Ebenfalls teilweise versicherbar seien Schäden durch Terrorismus, wie Golling weiter hervorhob. Dies betreffe aber vornehmlich Schäden durch „konventionellen“ Terrorismus, etwa durch Explosion oder Feuer - wobei hier ein hohes Änderungs- und Irrtumsrisiko bestehe. Hingegen seien Schäden durch sogenannten NBCR-Terrorismus nicht oder nur sehr eingeschränkt versicherbar. Die Abkürzung „NBCR“ steht hierbei für „Nuclear, Biological, Chemical and Radiological“: gemeint sind also zum Beispiel mögliche Anschläge durch Nuklearwaffen oder chemische Kampfstoffe.

Naturgefahren: „Kerngeschäft eines Rückversicherers“

Als letztes systemisches Risiko standen Naturgefahren auf dem Programm - bzw. Risiken, die durch den Klimawandel vermehrt auftreten. „Naturgefahren sind das Kerngeschäft eines Rückversicherers“, ließ Golling an der grundlegenden Versicherbarkeit keinen Zweifel. Aber der Klimawandel könne dazu führen, dass manche Risiken systemisch werden - und folglich nur noch eingeschränkt versicherbar sind. Bereits ein geringer Anstieg der Durchschnittstemperaturen habe dazu beigetragen, dass die Wahrscheinlichkeit von Extremereignissen stark angestiegen sei. Als Beispiel nannte der Experte Extremwetter-Ereignisse wie etwa großflächige Waldbrände in Nordamerika und Europa, Rekordhitzen mit damit verbundenen Dürren oder der Taifun Hagibis in Japan, der 2019 rund vier Milliarden US-Dollar zusätzliche Schadenkosten verursacht hat.
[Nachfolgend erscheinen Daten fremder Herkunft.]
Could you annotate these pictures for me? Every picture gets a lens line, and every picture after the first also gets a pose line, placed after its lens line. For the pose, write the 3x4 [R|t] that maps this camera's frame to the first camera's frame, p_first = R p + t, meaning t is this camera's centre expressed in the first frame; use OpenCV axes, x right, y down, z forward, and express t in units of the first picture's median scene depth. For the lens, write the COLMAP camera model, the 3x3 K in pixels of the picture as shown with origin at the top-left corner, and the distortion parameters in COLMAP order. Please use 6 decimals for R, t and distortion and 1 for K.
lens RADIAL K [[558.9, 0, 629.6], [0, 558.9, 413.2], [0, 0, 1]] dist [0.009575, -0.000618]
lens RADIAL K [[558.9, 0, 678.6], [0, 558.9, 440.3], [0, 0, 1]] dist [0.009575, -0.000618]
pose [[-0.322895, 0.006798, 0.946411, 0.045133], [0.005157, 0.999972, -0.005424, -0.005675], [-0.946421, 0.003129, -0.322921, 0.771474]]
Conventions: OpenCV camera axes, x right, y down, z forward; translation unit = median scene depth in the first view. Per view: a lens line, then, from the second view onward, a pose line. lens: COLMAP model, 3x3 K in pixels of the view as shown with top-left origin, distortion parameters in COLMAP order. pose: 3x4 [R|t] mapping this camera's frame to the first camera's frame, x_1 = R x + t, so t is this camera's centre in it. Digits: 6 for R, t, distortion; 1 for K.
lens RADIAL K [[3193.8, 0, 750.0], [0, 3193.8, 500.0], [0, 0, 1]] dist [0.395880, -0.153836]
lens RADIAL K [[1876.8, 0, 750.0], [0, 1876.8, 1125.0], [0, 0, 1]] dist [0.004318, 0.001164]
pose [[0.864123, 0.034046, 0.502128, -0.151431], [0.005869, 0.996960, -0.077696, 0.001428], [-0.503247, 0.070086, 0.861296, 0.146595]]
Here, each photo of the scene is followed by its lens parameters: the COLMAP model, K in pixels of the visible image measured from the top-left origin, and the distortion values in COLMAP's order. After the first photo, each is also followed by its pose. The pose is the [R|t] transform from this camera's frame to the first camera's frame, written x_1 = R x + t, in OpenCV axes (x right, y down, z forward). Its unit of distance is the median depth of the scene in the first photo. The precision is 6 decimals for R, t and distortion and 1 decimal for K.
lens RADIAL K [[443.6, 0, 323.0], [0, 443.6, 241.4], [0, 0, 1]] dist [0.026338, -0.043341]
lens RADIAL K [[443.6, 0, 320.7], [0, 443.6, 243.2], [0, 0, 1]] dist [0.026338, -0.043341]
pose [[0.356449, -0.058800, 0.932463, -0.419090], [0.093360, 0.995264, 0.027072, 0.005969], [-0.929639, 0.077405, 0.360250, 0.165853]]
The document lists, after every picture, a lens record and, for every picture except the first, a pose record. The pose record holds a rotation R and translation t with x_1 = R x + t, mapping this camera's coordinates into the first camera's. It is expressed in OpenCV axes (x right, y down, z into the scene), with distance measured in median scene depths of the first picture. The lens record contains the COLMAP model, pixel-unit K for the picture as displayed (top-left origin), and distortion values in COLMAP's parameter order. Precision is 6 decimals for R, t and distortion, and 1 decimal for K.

Auch in Deutschland sei der Schadenaufwand durch Naturgefahren gestiegen: 2021 sei das bisher teuerste Jahr für die Versicherungswirtschaft gewesen. Das betreffe nicht nur Elementarschäden, sondern zum Beispiel auch Schäden durch Sturm und Hagel. Zwar steige die Versicherungsdichte mit Blick auf Elementar-Deckungen auch hierzulande an, es sei ein positiver Trend zu beobachten: doch noch immer verfüge weniger als jedes zweite Gebäude über solch einen Schutz.

Um die Versicherunsdichte in Deutschland zu erhöhen, sprach sich Golling für ein Opt-Out-Modell und gegen eine allgemeine Versicherungspflicht aus. Soll heißen, den Hausbesitzern soll eine Elementar-Deckung standardmäßig im Rahmen von Wohngebäude-Policen angeboten werden: Diese sollen sie aber aktiv abwählen können. „Die Pflichtversicherung für Elementarschäden ist ein starker Eingriff in die Grundrechte – die aktuellen Vorschläge aus der Politik enthalten hohe Selbstbehalte und verfehlen damit das eigentliche Ziel, weitere Staatshilfen zu vermeiden“, führte Golling zur Begründung aus. Wichtig sei es, dass die Versicherungsprämie risikoadäquat berechnet werde und bestehende Risikomodelle fortlaufend aktualisiert werden. Das erfordere auch hochgranulare Modelle für „Non-peak Perils“ gemäß der aktuellen Klimaforschung: stark vereinfacht die Frage, wie sich das erhöhte Gefahrenpotential durch den Klimawandel auf die durchschnittlichen Schadenkosten auswirkt.

Anzeige

Grundsätzlich sei aber Vorsorge besser als Nachsorge, so plädierte Golling zum Abschluss seines Vortrages. Laut einer Munich Re-Expolation spare jeder investierte Euro für Prävention zehn Euro Schadenkosten in der Zukunft ein. Hier könne die Versicherungsbranche eine aktive Rolle für bessere Präventionsmaßnahmen einnehmen. Wichtig sei etwa, dass der Klimawandel im Bauordnungsrecht verankert werde und entsprechende Schutzziele formuliert würden. In stark bedrohten Gebieten solle es klare Bauverbote geben. Ein bundesweites Naturgefahrenportal mit Unterstützung der Versicherer könne zudem helfen, regional vor Unwettern zu warnen.